My first thought, which I kept to myself was: the paintings you see are what I intended.

Instead, I tried to explain how my motivation for making a painting is rolled into and inseparable from the process I use to make the painting. Paintings are not preplanned and executed according to a blueprint, but rather begin with a vision—a simple motive like a color combination that I want to see, or a composition I wish to improvise with. I was going after something new, something I hoped to recognize or discover during the process of making the painting. I don’t know, in advance, what that will look like. By using the materials at hand—paints and paper—I expect something unexpected to arise in due course.

So I set up an ever evolving process to make paintings. It’s my job, in the studio, to get out of my mundane mind and come to my senses.
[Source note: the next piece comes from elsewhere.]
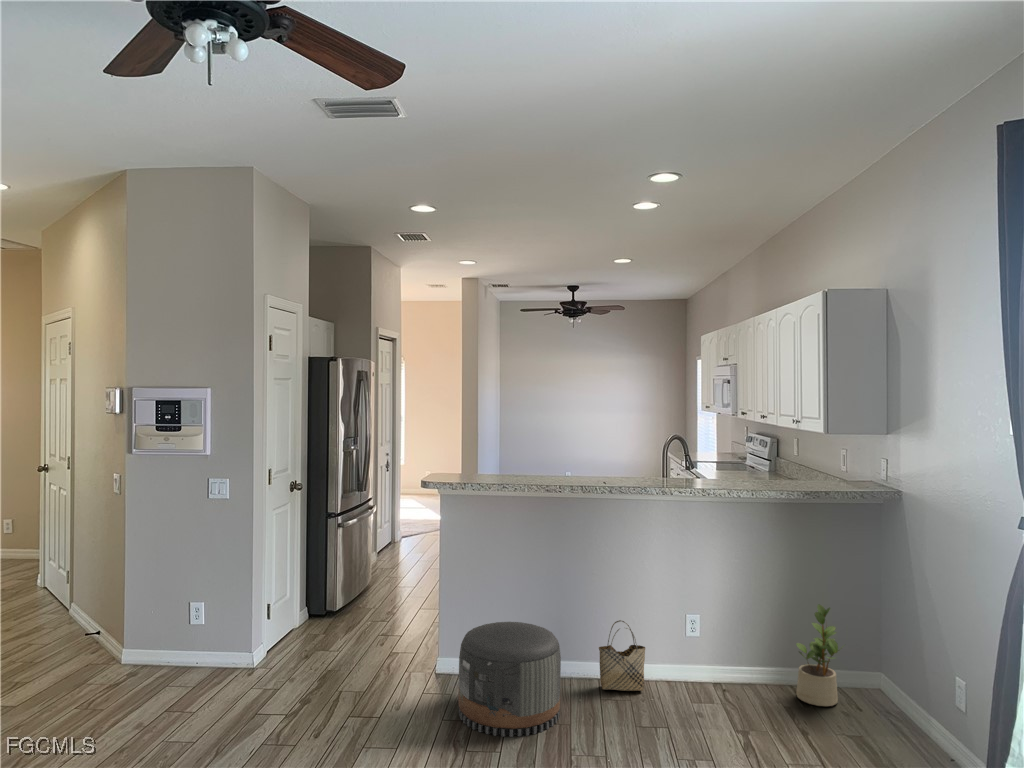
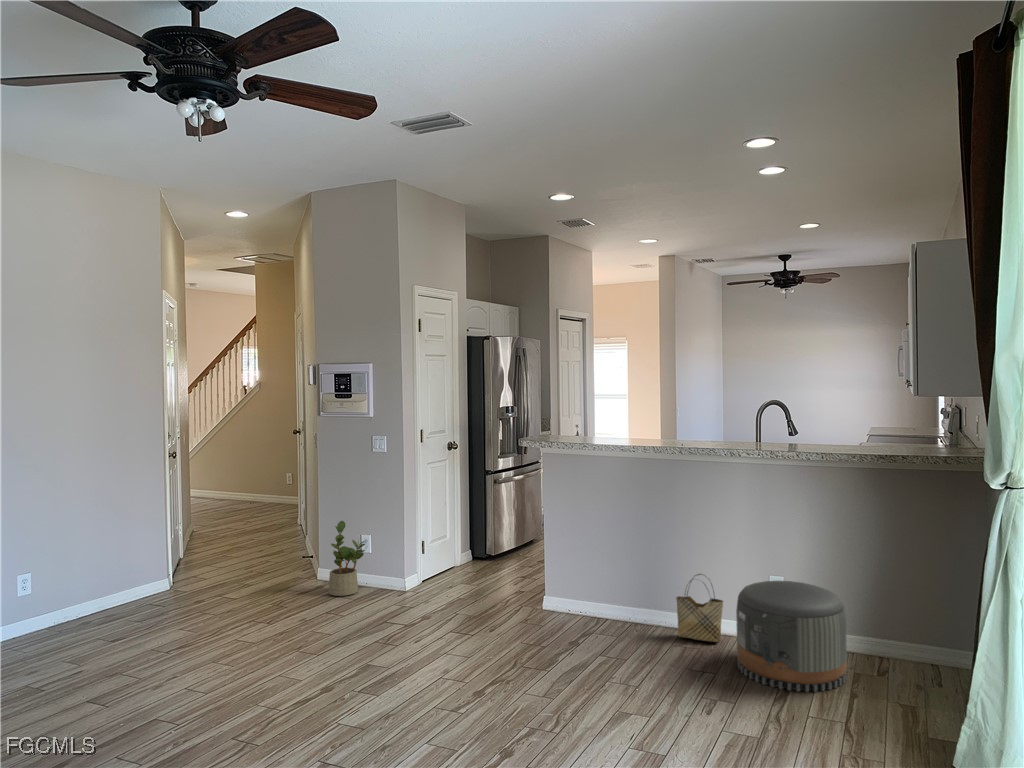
potted plant: present [796,604,843,706] -> present [329,521,365,596]
pouf: present [458,622,561,737] -> present [736,581,847,692]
The visual sense has to awaken and respond to what’s seen in the immediate visual field. That's where color, shape, line, texture, space, and light is located.
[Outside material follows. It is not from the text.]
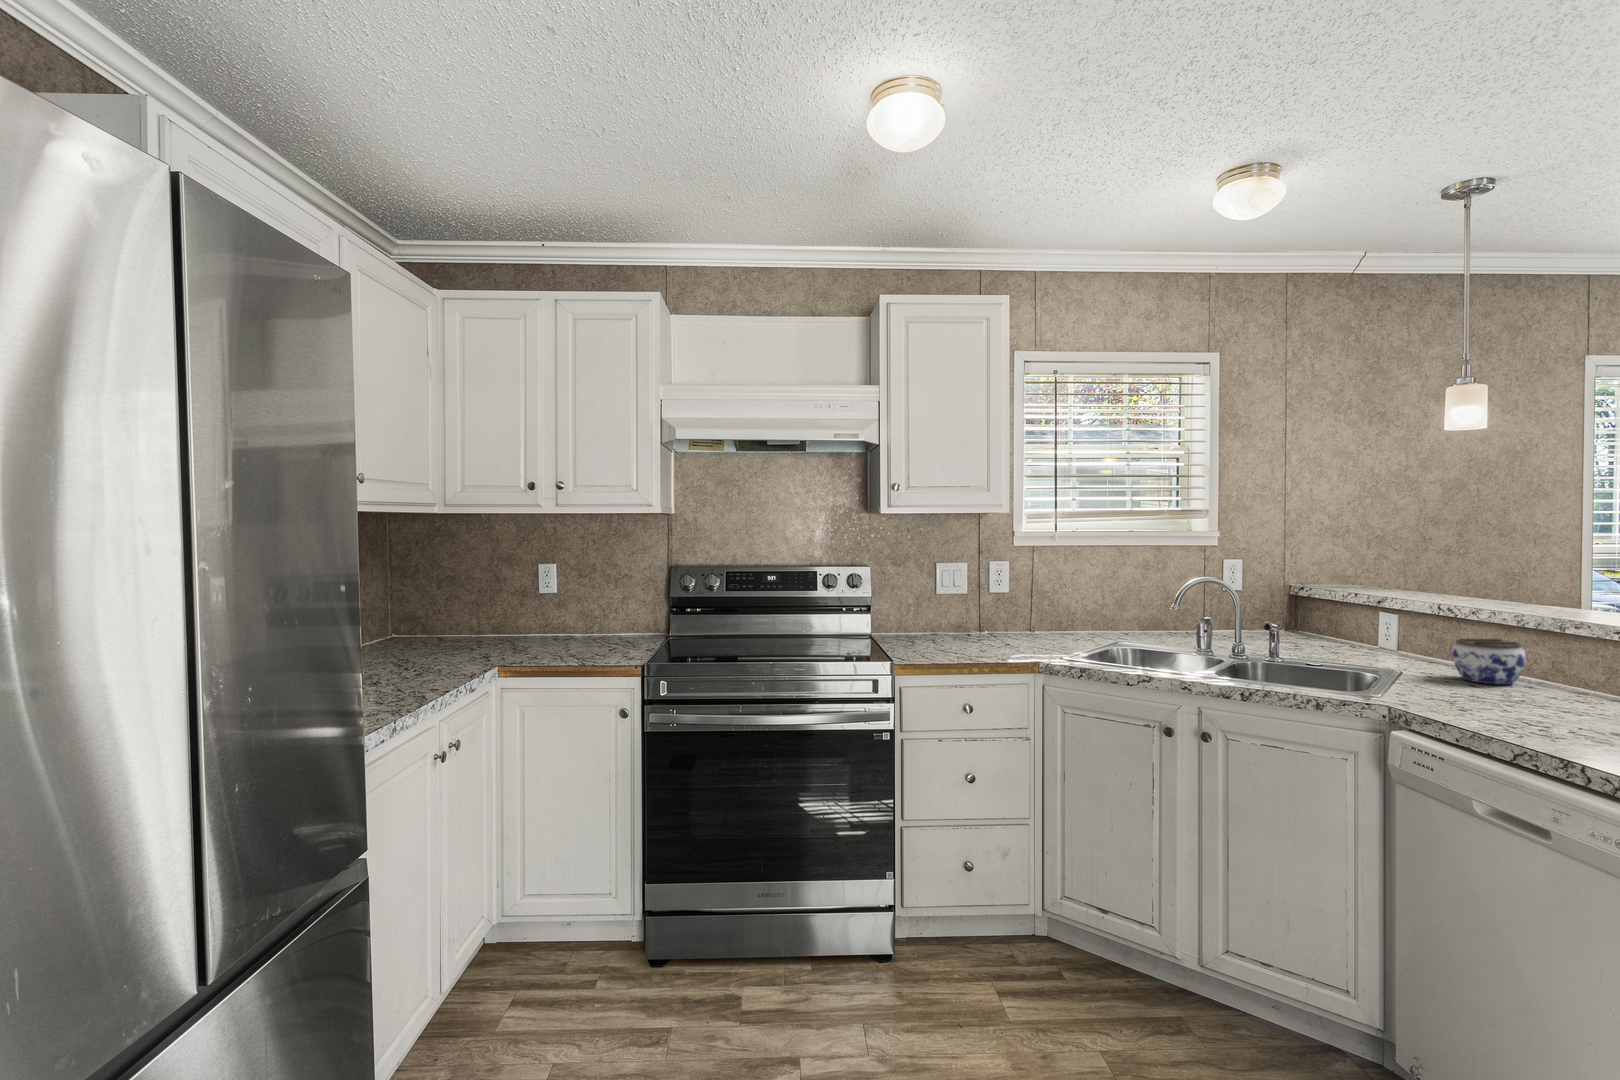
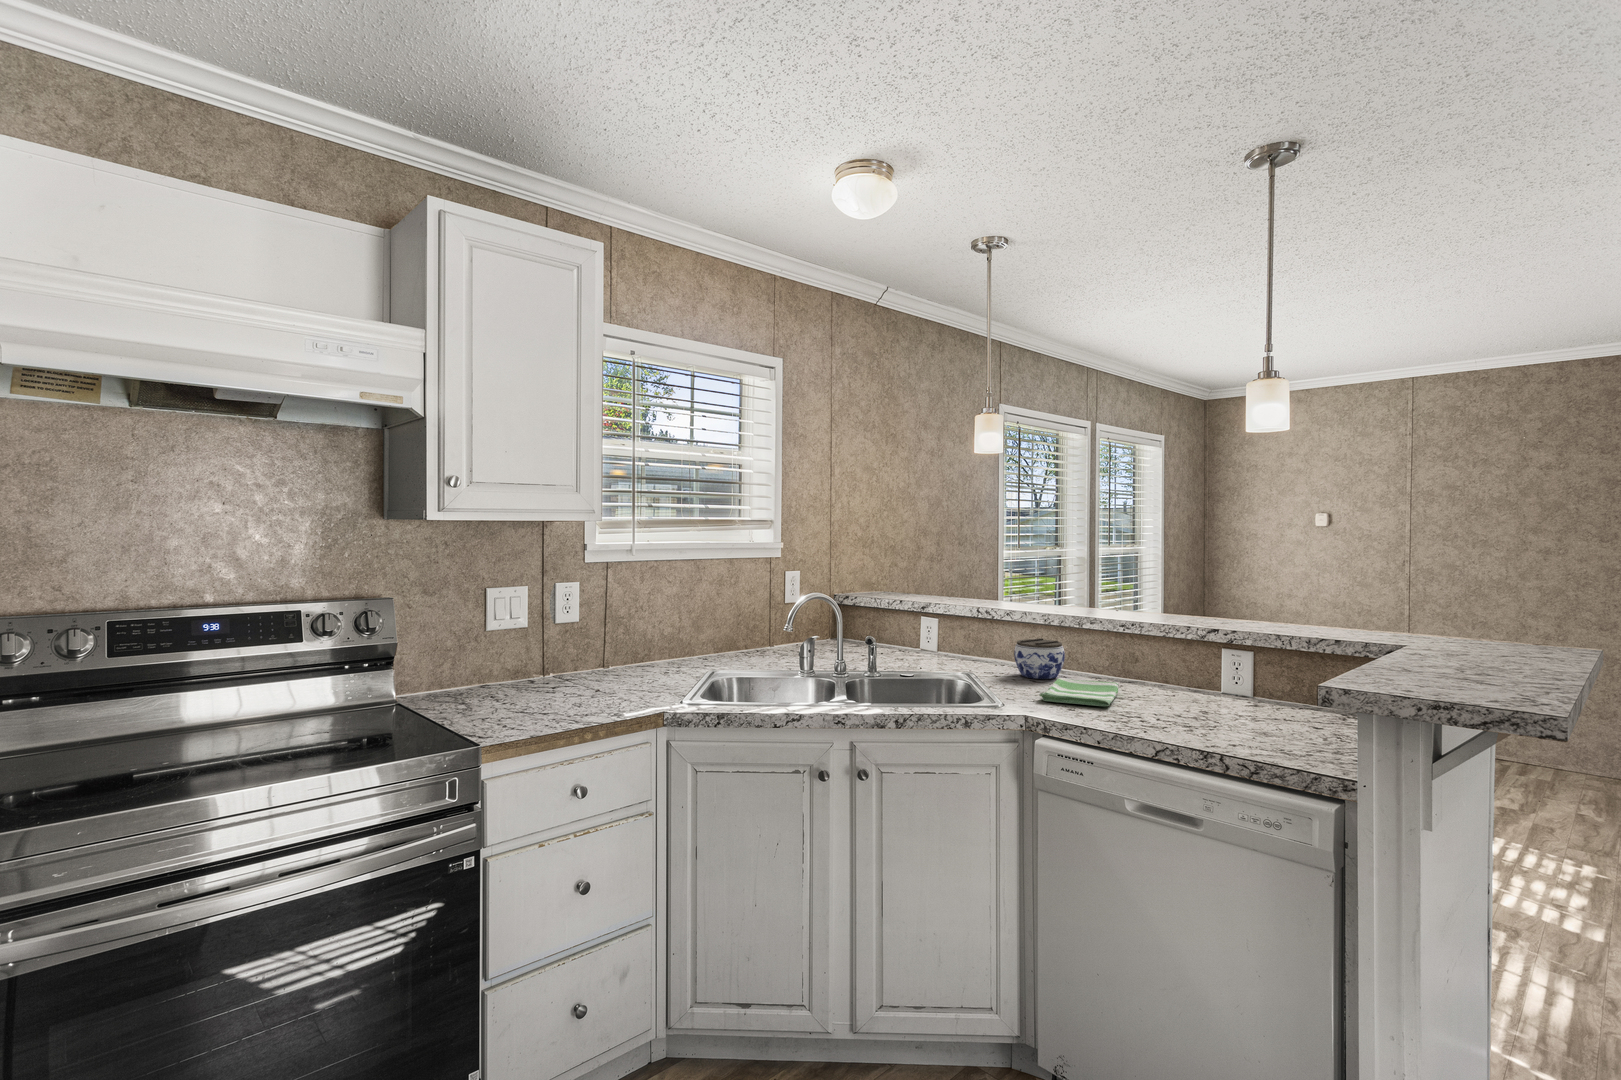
dish towel: none [1434,681,1575,711] -> present [1040,678,1119,706]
How do you explain to a writer what a painter had in mind? When drawing or painting, I'm thinking visually. What am I trying to do? Turn intent into art. Motive into motif. Need into sense. How one does that is the art of it, whether deliberately or intuitively created.
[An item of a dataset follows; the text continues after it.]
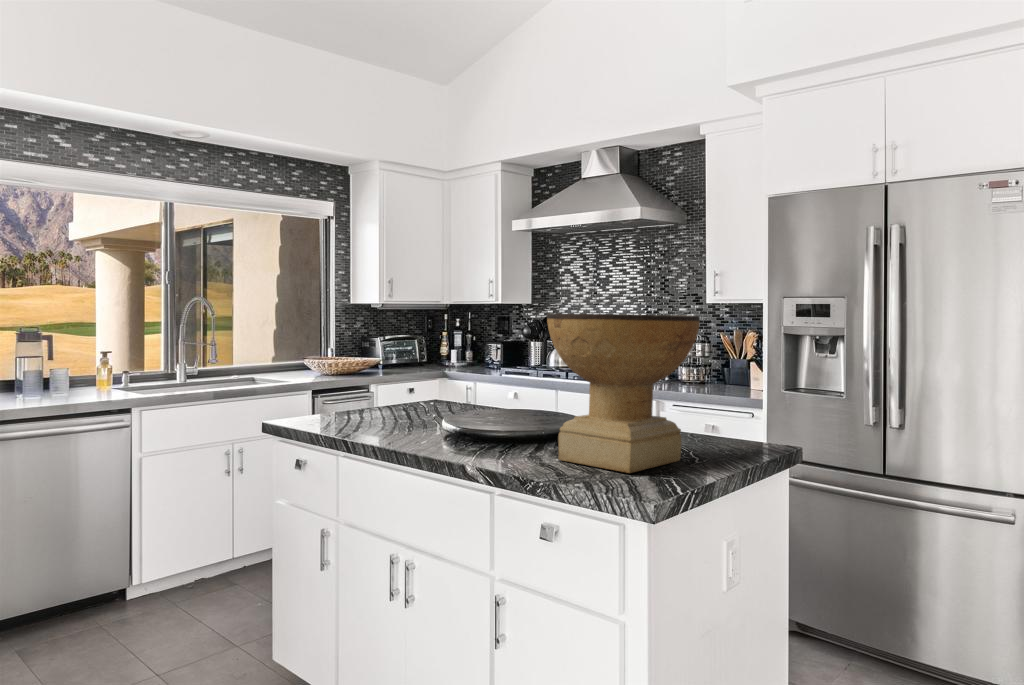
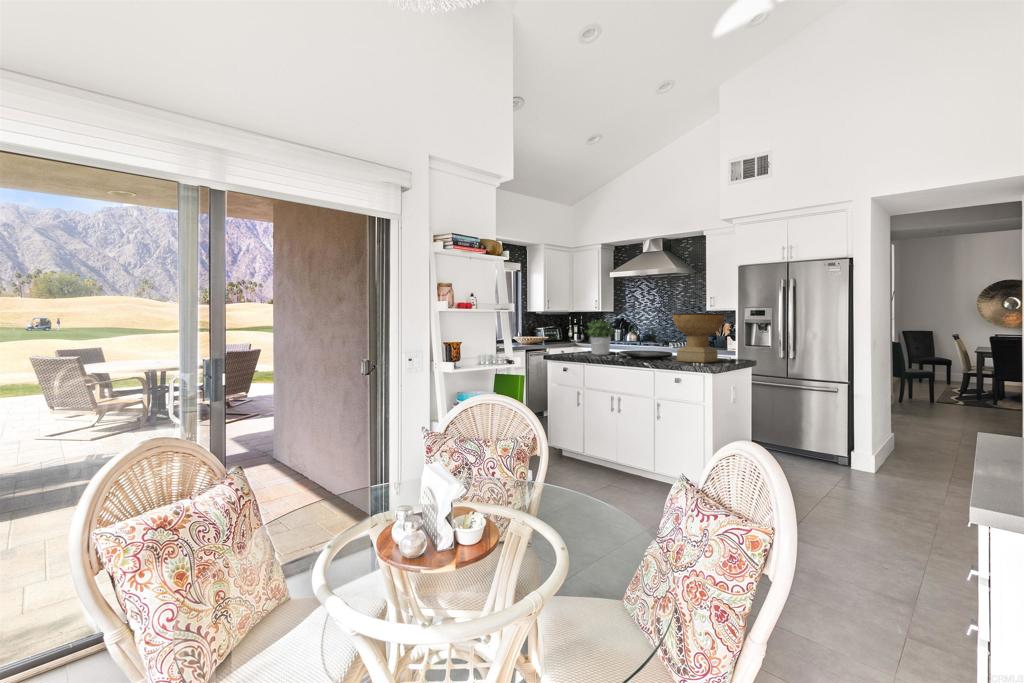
potted plant: none [363,325,442,421] -> present [585,319,616,355]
Not knowing, but knowing when you see it, is key. It’s something learned through experience and many failures and false starts. And the last painting never predicts the next one. There are days when my mojo is working and other days when nothing works. Without some inner drive, the magic won't happen. It is work, and work is serious play. There are no rules to follow to create new art.

I stretched a canvas (60 x 72”) last week and painted the ground color aqua green (a middle value). Those are deliberate decisions as a matter of preparation for painting. Stretching the canvas and giving it a color (instead of gesso white) helps me gain a feel for the scale and material. That canvas is currently leaning against shelving in my studio, where I pass multiple times a day, so it is in my peripheral vision and subconscious, while I’m busy on other work. I don’t yet know what I intend to paint or when I will decide to work on it. Chances are it will derive from work in progress—the current run of paper paintings. Building on the methods and practices already in play, it will have similar qualities of form and color. But only if those means can be scaled and applied to canvas. That remains to be seen.

I’ve been working on new color combinations and paint handling and mark making (gesture) this winter. Exploring possibilities. After painting the canvas ground with acrylic aqua color (phthalo green + white), I used the excess color to begin several paper paintings. Before beginning on canvas, I will have had some sense of the color, of how the aqua green interacts with other colors, physically and visually. The rest will be intuitive, and spontaneous, until the painting I intend emerges into view.

Not incidentally, there is something in philosophy (aesthetics) called the intentional fallacy. [In literary theory— the fallacy of basing an assessment of a work on the author's intention rather than on one's response to the actual work.] It posits that all artists are liars and can’t be trusted as to their intentions. Artists don’t always know what they’re talking about or can say what exactly their intention was. So what is said about the work of art mustn’t be taken too seriously. It’s the art that matters, and that’s where to look if meaning is to be found.

Note that I have not spoken about inspiration or about my background and artistic influences. Creation is not creation ex nihilo, out of nothing. This only addresses the issue of intent.